EvoBus GmbH: Das Tochter-Unternehmen der Daimler AG experimentiert mit Wasserstoffantrieben, mit Diesel-Elektro-Hybridantrieben und mit Fuel-Cell-Hybridantrieben für Stadtbusse. Seit 2019 werden vollelektrische Stadtbusse des Typs eCitaro in Serie gefertigt. EvoBus produziert am Standort Mannheim, wo über 4800 Mitarbeiterinnen und Mitarbeiter arbeiten, Stadt- und Reisebusse. Mit einem systematischen Energie- und Umweltmanagement kontrolliert das Unternehmen in Mannheim-Waldhof die Prozessoptimierung, Gefahrstoffsubstitution und Entsorgungsoptimierung im Werk. Ziel ist die Reduzierung der CO2-Emissionen in diesem Jahr um 30 Prozent.
Mannheimer Congress GmbH m:con: Die Geschäftsleitung des Kongresszentrums im Rosengarten hat den Ehrgeiz, Veranstaltungen und Messen möglichst ressourcenschonend durchzuführen. So wird beim Caterer, dem benachbarten Dorint-Hotel, auf saisonale Küche und Bioprodukte geachtet. Getränke kommen in Mehrwegflaschen auf den Tisch, Kongressteilnehmer erhalten dank der Kooperation mit der Rhein-Neckar-Verkehrsgesellschaft bei Buchung ein Ticket, das die Nutzung des öffentlichen Nahverkehrs bietet. Bei der Brandschutzsanierung des Hauses wurde gleichzeitig die Bausubstanz energetisch aufgerüstet.

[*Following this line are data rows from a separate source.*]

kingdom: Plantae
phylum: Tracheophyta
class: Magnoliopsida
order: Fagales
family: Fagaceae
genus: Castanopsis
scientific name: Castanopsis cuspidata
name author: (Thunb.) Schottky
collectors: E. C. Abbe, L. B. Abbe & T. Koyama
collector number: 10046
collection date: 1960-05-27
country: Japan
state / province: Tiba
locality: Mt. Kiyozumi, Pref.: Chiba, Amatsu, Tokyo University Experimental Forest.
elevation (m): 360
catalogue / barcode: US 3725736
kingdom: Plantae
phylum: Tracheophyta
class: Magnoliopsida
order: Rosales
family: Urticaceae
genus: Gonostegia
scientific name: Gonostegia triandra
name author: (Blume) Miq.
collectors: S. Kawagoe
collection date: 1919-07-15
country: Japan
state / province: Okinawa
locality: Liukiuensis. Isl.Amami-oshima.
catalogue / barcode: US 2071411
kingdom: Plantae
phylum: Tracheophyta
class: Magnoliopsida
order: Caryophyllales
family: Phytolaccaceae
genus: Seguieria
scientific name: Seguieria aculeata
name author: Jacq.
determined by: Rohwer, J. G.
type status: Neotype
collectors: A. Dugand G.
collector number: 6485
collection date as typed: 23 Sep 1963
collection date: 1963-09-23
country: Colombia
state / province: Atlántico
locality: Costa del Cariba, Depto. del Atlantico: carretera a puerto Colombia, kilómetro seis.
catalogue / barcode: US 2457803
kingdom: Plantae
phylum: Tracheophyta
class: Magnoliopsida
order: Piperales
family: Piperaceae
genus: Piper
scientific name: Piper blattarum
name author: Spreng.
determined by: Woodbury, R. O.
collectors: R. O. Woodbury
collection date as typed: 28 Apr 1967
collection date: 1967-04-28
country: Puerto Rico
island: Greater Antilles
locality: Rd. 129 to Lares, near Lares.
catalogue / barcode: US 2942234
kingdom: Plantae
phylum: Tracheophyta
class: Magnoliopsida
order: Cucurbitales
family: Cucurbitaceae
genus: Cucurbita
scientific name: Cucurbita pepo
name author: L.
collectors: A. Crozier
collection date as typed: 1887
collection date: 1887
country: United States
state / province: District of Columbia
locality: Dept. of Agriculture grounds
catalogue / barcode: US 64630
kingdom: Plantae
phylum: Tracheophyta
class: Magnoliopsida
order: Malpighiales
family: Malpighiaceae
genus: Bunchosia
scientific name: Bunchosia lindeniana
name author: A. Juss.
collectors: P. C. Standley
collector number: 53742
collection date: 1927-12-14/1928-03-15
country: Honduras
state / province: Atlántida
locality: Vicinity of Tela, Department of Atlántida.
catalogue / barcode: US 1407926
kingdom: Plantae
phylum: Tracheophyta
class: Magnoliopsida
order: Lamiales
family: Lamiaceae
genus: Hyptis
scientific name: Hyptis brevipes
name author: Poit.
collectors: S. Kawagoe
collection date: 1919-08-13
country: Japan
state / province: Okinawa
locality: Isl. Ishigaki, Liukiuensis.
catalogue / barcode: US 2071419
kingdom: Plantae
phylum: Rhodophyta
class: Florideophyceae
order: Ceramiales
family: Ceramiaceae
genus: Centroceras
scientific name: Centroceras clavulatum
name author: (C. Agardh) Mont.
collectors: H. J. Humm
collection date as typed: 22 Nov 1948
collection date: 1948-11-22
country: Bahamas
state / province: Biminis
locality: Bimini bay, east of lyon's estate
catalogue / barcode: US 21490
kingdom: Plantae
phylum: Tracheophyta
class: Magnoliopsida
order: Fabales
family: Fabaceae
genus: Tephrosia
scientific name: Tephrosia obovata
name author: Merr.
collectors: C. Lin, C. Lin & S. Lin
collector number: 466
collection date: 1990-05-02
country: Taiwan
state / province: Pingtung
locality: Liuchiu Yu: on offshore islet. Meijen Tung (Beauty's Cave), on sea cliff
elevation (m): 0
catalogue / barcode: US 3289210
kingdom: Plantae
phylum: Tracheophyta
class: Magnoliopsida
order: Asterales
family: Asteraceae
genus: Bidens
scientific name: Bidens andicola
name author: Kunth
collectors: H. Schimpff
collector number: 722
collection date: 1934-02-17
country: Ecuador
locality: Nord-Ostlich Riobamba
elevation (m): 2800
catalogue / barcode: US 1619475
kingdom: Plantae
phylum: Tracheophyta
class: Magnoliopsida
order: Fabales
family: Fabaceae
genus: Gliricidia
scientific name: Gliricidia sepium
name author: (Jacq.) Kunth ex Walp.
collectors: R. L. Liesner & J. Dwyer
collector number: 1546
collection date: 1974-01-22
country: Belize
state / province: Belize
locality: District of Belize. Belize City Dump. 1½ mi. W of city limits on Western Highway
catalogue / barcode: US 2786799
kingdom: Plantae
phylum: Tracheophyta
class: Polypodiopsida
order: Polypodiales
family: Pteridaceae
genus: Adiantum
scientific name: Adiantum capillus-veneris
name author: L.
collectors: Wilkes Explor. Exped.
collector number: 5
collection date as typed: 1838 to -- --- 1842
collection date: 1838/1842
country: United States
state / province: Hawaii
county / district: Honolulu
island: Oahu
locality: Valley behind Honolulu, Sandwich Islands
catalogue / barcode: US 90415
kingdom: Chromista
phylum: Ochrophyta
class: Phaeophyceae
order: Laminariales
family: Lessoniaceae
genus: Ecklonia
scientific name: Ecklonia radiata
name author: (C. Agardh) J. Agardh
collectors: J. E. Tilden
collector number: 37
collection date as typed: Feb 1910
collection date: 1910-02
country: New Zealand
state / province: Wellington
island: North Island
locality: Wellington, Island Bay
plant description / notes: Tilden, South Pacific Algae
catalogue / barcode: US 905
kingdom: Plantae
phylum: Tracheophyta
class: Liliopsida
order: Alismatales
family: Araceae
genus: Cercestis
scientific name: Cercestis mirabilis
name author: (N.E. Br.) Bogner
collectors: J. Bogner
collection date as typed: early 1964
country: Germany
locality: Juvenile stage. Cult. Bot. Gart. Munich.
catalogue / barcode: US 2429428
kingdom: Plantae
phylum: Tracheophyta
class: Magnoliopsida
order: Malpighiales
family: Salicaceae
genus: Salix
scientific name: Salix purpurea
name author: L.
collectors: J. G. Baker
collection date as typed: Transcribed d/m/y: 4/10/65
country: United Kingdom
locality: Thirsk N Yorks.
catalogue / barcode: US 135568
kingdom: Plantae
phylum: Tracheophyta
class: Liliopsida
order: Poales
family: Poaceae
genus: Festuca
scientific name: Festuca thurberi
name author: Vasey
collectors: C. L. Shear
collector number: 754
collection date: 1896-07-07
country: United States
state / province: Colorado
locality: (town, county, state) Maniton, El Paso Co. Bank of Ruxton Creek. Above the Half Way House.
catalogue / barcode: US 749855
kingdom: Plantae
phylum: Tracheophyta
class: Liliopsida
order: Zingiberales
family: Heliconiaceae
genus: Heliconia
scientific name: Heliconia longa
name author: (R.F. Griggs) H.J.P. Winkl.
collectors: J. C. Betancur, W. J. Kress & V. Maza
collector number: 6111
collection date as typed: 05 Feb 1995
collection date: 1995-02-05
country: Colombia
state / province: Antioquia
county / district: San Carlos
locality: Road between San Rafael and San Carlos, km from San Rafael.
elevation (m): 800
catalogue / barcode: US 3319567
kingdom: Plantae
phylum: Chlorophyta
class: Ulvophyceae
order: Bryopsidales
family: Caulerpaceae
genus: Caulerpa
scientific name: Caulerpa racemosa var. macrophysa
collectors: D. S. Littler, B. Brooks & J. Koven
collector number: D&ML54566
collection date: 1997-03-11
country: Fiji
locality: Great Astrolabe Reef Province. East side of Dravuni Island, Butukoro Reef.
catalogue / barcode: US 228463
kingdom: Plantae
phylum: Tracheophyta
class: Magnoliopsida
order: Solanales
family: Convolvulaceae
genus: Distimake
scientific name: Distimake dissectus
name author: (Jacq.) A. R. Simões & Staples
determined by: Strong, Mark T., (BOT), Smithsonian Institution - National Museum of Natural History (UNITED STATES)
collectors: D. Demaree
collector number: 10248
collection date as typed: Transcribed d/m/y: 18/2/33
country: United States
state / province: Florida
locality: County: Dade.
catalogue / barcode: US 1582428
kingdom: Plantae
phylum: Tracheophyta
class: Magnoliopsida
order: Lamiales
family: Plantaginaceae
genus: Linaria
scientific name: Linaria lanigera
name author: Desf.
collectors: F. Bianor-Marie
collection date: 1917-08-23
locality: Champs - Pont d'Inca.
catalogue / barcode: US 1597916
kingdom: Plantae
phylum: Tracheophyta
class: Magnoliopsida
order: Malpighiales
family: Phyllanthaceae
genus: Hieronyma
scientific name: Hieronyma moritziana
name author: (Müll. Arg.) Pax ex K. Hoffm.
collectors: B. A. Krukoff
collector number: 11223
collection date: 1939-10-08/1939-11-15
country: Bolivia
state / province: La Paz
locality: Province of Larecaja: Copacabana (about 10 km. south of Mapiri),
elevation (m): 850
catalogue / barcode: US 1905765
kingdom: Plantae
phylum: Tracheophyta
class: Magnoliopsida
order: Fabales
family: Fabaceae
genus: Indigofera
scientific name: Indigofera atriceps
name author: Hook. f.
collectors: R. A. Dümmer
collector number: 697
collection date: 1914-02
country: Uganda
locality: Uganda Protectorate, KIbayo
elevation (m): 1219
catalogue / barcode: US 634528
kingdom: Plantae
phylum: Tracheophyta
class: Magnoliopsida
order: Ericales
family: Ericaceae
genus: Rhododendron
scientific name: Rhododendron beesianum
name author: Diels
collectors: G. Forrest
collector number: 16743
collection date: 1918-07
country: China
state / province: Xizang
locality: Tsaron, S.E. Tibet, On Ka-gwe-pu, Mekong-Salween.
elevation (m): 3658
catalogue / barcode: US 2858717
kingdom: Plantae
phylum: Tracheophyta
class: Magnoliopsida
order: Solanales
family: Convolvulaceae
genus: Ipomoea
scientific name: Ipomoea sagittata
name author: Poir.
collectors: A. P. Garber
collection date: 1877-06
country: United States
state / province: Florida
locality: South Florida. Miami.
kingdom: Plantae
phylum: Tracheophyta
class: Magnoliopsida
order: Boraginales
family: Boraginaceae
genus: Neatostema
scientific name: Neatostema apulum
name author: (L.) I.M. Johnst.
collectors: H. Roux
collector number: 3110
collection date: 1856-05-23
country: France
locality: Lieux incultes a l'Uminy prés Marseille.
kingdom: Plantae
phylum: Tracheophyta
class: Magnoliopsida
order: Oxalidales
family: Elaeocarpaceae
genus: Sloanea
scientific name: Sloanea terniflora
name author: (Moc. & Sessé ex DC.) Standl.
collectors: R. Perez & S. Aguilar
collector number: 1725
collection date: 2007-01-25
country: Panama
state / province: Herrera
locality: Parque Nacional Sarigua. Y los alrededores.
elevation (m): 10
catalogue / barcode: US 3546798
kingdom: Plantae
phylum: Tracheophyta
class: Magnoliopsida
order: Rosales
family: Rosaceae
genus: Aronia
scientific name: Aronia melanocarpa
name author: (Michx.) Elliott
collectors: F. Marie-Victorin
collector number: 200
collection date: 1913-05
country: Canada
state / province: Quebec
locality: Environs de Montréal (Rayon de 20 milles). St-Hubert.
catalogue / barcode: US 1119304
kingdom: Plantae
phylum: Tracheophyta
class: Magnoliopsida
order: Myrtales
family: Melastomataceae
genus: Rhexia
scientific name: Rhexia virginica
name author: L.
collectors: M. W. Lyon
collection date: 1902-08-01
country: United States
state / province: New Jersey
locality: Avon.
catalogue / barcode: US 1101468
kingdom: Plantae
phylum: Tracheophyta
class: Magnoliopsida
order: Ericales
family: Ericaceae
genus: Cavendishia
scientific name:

Stadtmobil Rhein-Neckar AG: Ein Carsharing-Auto ersetzt bis zu 20 private PKW. Das bedeutet, wer auf ein eigenes Auto verzichtet und bei Bedarf ein Fahrzeug von Stadtmobil bucht, leistet einen wertvollen Beitrag. Denn ein großer Teil der CO2-Emissionen eines Fahrzeugs entsteht bereits bei der Produktion. Vorrangiges Ziel von Stadtmobil ist es, den privaten Autobesitz zu verringern und die Städte vom Autoverkehr zu entlasten, heißt es in der Satzung – für eine nachhaltige Mobilität und eine gesteigerte Lebensqualität im urbanen Raum.
SV Waldhof Mannheim 07 Spielbetriebs GmbH: Der SV Waldhof hat vor allem den Getränke-Einwegbechern den Kampf angesagt. Laut einer Schätzung der Deutschen Umwelthilfe landen in Deutschland pro Jahr etwa 2,8 Milliarden Einwegbecher im Müll, etwa 40.000 Tonnen Abfall, der größtenteils verbrannt wird.
Nach der Umstellung von Plastik- auf Papiertüten im SVW-Fanshop nutzt der SV Waldhof Mannheim seit der Saison 2019/2020 zudem im gesamten Carl-Benz-Stadion 50.000 Mehrwegbecher. Diese werden mit Pfand ausgegeben. So werden beim Spielbetrieb große Mengen Abfall vermieden und Ressourcen geschont. Der Verein möchte seine Fans durch Projekte für Umwelt- und Klimaschutz sensibilisieren und zu umweltfreundlichem Handeln wie einer CO2-freien Anreise motivieren. Wer zusätzlich etwas Gutes tun möchte, kann die Becher in Spendenboxen werfen und damit das Pfand an soziale Einrichtungen spenden.